21. Reentrancy
All of the numeric and range functions are reentrant. This means that while a function is executing it may be invoked one or more additional times and the invocations will not interfere with each other.
For example, in sin(2*sin(x))
the first call to the sin() function starts computing 2*...
and to complete the expression sin() is invoked again, as sin(x)
,
and that result is used in the multiplication by 2 in the first call.
An example of reentrancy using a range function is
max(1+max(a1:a9),2+max(c1:c9))
.
Although the range functions llsq and search are also reentrant, they can not be used more than once in the same expression because they return multiple values; they can only be used in multiple assignment statements.
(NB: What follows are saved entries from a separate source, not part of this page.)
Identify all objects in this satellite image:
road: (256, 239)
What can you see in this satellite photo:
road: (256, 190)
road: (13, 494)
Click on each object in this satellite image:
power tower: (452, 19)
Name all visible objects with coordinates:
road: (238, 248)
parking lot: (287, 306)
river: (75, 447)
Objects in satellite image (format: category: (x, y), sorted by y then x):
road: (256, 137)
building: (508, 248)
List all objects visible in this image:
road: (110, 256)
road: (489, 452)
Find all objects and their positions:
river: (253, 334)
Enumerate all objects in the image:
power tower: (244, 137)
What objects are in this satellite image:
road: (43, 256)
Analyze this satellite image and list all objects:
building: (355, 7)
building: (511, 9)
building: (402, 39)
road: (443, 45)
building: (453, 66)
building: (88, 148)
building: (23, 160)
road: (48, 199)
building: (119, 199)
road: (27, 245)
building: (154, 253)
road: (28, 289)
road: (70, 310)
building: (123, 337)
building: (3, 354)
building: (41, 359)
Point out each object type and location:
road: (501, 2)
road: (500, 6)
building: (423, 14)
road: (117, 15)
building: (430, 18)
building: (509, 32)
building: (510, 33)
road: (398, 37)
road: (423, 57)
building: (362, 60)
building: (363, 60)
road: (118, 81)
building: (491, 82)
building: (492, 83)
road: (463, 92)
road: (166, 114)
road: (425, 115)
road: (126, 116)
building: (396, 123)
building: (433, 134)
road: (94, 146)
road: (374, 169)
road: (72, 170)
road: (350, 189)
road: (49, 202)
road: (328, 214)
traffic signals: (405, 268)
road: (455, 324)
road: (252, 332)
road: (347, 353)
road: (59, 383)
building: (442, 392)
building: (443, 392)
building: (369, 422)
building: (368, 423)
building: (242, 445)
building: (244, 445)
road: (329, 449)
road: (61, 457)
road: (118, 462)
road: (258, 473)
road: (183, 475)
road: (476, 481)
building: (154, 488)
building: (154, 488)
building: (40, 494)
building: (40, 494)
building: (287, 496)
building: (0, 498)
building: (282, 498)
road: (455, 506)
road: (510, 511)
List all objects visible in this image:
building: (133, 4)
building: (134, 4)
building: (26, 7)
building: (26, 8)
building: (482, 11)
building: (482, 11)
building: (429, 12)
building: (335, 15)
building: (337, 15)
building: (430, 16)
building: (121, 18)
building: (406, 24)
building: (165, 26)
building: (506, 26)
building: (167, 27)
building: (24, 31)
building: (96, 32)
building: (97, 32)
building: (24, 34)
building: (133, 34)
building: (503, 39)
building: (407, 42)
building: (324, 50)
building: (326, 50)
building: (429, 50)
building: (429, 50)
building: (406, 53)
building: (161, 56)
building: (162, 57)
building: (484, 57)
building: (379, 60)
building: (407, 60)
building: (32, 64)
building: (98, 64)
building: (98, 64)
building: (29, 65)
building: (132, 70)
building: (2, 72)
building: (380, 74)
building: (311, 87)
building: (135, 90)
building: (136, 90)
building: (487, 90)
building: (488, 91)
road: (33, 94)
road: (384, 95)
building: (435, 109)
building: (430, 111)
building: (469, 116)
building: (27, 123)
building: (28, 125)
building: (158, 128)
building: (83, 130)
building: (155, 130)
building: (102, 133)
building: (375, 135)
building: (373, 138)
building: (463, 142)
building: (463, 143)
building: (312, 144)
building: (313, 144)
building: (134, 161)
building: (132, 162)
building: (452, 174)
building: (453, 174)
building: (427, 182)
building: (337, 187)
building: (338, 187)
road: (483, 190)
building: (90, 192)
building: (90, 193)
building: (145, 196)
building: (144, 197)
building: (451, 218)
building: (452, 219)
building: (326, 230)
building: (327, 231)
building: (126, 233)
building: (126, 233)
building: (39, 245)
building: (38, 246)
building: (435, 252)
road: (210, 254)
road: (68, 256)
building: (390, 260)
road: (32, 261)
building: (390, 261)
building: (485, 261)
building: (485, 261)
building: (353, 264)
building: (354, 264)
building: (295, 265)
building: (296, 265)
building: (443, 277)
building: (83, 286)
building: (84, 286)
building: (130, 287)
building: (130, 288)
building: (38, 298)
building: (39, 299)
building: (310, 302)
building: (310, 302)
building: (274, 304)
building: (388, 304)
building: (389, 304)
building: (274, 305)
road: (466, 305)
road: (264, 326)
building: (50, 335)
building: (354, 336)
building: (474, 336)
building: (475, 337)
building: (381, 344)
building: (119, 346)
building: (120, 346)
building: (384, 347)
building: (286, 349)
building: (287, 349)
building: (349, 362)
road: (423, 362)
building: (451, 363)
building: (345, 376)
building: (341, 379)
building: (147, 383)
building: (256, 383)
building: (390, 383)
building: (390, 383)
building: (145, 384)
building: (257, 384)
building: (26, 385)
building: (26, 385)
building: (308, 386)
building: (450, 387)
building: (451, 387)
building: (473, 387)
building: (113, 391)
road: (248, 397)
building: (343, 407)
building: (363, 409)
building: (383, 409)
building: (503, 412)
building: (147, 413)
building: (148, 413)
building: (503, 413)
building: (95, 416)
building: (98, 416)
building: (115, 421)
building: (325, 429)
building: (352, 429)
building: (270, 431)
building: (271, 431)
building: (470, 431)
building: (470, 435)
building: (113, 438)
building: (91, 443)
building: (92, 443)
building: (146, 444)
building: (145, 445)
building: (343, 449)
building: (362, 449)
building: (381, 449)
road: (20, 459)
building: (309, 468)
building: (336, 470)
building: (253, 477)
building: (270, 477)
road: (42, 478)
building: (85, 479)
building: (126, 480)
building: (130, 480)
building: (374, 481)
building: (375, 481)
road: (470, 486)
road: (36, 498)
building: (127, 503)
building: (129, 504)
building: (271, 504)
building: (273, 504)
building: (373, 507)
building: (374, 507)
However, more than one invocation may be active at the same time, as demonstrated in the following example which minimizes g() to find the value of a3 to use while minimizing f() with respect to a1 and a2:
% cat search.ss // minimize f(a1,a2,a3) with respect to a1,a2 // where a3 minimizes g(a1,a2,a3) given a1,a2 // f = (a1-1)**2 + (a2-2)**2 + a3**2; g = (a3-a1)**2 + (a3-a2)**2; {a1:a2} = search(f,3,4); {a3:a3} = search(g,2); eval; print all; % SS search.ss f = (((A1-1)**2)+((A2-2)**2))+(A3**2) = 1.49991 g = ((A3-A1)**2)+((A3-A2)**2) = 0.501364 $1 = {A1:A2} = search(f,3,4) = 1.49991 $2 = {A3:A3} = search(g,2) = 0.501364 A 1 ($1) 2 ($1) 3 ($2) A 1 0.50 2 1.50 3 1.00This example can easily be analyzed by hand to confirm the above results. Setting the derivative of g() with respect to a3 equal to zero yields a3=(a1+a2)/2. Using that result in f() and setting the derivatives of f() with respect to a1 and a2 to zero yields a1=0.5 and a2=1.5, so then a3=1.0.